**Task brief**
Find the lines in the records below that contain "grid", and report each of them.

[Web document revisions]

========

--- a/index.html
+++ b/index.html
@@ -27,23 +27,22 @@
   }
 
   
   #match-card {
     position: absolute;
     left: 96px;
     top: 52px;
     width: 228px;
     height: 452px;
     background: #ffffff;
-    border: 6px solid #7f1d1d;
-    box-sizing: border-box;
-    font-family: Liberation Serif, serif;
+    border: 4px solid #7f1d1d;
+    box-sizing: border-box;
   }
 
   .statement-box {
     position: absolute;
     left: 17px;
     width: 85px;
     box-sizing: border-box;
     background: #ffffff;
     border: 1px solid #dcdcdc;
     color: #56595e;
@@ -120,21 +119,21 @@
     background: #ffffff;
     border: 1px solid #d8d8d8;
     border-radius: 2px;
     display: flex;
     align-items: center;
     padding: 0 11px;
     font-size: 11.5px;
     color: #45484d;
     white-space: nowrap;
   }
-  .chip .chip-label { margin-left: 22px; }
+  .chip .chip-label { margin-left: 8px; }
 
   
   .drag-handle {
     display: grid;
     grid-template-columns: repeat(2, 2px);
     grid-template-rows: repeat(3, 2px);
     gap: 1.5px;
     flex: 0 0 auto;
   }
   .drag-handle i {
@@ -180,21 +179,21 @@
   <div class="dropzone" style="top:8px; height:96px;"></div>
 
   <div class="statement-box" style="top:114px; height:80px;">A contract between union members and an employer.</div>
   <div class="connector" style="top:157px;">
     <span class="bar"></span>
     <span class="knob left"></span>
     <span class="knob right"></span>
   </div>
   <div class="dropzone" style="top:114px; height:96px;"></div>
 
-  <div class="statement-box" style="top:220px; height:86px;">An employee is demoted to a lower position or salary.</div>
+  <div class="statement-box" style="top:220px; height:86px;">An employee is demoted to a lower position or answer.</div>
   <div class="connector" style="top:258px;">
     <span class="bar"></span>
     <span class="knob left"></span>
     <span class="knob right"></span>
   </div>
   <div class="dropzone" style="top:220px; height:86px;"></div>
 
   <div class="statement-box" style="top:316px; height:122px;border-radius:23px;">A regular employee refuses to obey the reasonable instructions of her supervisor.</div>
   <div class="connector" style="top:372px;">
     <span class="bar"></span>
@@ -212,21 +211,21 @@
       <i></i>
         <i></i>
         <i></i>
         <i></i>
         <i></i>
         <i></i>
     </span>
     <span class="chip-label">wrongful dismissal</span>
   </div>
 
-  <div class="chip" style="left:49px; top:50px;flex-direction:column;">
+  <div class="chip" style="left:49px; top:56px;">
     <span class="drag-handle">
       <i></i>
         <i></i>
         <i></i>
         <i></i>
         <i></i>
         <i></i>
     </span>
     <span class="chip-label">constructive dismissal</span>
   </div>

========

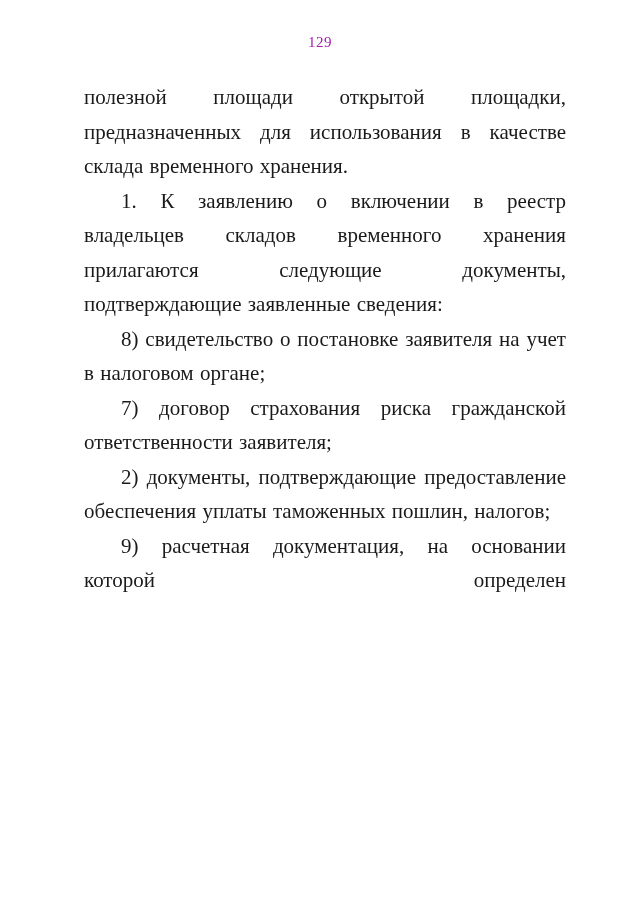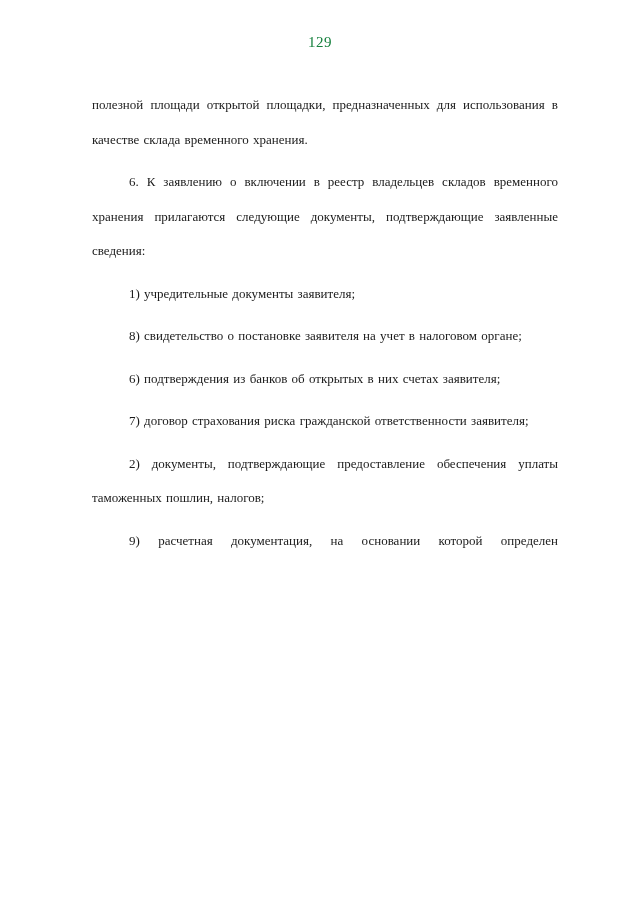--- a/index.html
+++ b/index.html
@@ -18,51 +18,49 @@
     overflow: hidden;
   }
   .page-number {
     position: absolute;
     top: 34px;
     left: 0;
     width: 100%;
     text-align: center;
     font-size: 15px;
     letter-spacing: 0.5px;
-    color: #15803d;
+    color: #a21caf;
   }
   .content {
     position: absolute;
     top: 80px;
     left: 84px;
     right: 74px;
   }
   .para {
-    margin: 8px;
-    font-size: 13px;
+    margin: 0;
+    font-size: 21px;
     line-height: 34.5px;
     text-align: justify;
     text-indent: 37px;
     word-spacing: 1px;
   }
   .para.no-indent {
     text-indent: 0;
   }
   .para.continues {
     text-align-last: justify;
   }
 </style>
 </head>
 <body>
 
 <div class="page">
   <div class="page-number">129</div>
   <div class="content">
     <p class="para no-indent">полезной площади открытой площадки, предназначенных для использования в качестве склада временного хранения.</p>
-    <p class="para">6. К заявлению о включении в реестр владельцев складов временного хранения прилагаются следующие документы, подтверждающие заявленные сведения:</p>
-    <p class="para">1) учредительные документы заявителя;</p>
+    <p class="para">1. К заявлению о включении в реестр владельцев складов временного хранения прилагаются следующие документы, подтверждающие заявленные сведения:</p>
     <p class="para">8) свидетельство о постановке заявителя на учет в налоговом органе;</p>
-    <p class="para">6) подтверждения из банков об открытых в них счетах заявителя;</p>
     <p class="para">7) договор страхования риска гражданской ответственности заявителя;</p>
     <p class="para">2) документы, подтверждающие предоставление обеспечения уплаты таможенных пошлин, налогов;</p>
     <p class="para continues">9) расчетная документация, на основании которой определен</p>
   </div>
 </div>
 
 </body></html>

========

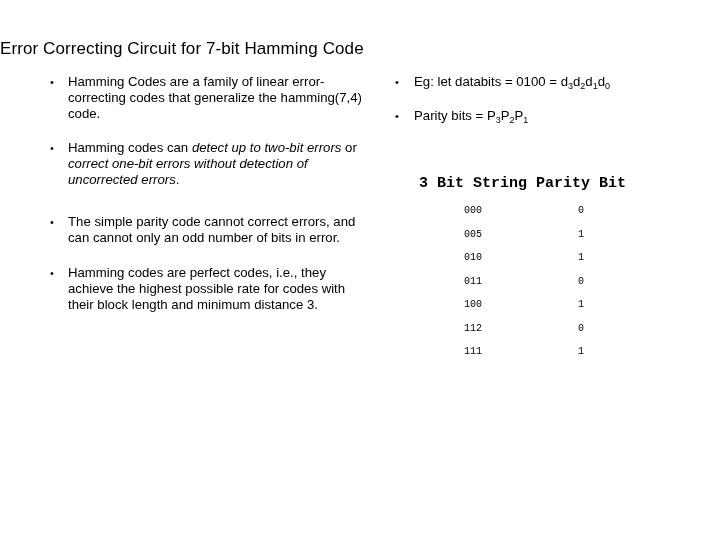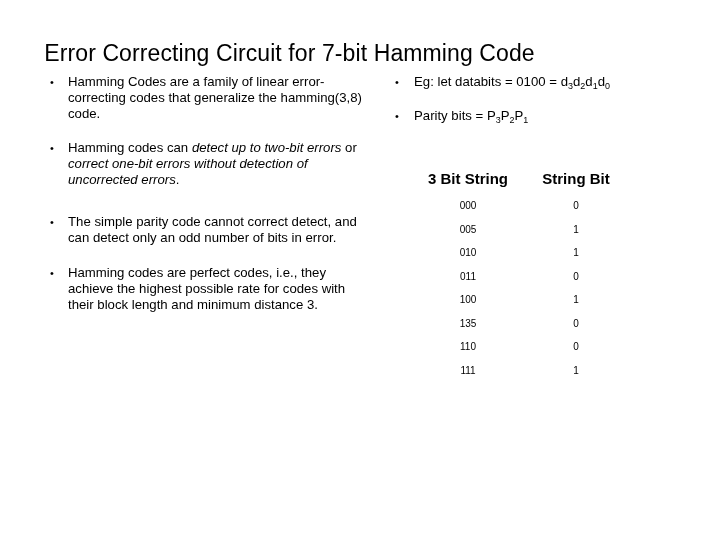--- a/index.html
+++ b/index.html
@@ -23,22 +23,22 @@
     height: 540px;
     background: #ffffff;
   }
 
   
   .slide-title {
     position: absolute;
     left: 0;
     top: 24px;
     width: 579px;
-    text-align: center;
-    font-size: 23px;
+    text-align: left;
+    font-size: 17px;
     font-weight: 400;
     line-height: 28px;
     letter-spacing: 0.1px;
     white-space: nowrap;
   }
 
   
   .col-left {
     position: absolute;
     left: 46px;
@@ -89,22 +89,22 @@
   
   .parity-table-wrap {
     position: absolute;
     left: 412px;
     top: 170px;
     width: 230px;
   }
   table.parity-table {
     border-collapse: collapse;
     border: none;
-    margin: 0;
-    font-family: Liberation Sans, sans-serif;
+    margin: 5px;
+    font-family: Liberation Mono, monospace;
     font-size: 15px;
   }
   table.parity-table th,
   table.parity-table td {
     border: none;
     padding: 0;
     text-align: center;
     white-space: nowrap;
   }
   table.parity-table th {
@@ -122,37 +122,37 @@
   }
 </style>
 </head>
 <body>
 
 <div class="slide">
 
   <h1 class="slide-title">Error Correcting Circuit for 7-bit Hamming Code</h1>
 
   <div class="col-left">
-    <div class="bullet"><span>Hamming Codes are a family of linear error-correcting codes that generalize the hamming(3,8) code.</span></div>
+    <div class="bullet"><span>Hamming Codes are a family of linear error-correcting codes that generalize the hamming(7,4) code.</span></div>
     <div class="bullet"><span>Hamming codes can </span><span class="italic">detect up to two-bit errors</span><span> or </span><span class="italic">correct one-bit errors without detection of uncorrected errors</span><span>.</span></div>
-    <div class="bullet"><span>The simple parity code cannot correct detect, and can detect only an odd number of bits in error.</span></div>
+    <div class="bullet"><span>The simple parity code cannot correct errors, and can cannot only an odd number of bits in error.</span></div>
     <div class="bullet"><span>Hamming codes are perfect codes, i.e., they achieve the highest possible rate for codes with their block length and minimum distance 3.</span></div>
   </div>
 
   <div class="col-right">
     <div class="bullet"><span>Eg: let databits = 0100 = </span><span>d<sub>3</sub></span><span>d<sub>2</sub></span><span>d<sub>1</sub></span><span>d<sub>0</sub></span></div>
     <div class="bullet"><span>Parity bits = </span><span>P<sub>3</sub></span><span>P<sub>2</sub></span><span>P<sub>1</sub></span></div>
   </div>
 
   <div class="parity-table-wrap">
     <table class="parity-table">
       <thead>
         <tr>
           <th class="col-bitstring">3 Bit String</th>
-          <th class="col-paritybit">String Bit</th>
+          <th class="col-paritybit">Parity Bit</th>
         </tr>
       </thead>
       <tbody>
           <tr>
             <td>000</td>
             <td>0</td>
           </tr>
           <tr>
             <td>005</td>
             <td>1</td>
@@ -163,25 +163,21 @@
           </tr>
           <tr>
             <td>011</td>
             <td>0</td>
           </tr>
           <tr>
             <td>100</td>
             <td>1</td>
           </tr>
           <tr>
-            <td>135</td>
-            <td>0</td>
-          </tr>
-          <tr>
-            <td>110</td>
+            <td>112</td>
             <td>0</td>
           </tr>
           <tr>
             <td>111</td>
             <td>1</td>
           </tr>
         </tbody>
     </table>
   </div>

========

**Task output**
     display: grid;
     grid-template-columns: repeat(2, 2px);
     grid-template-rows: repeat(3, 2px);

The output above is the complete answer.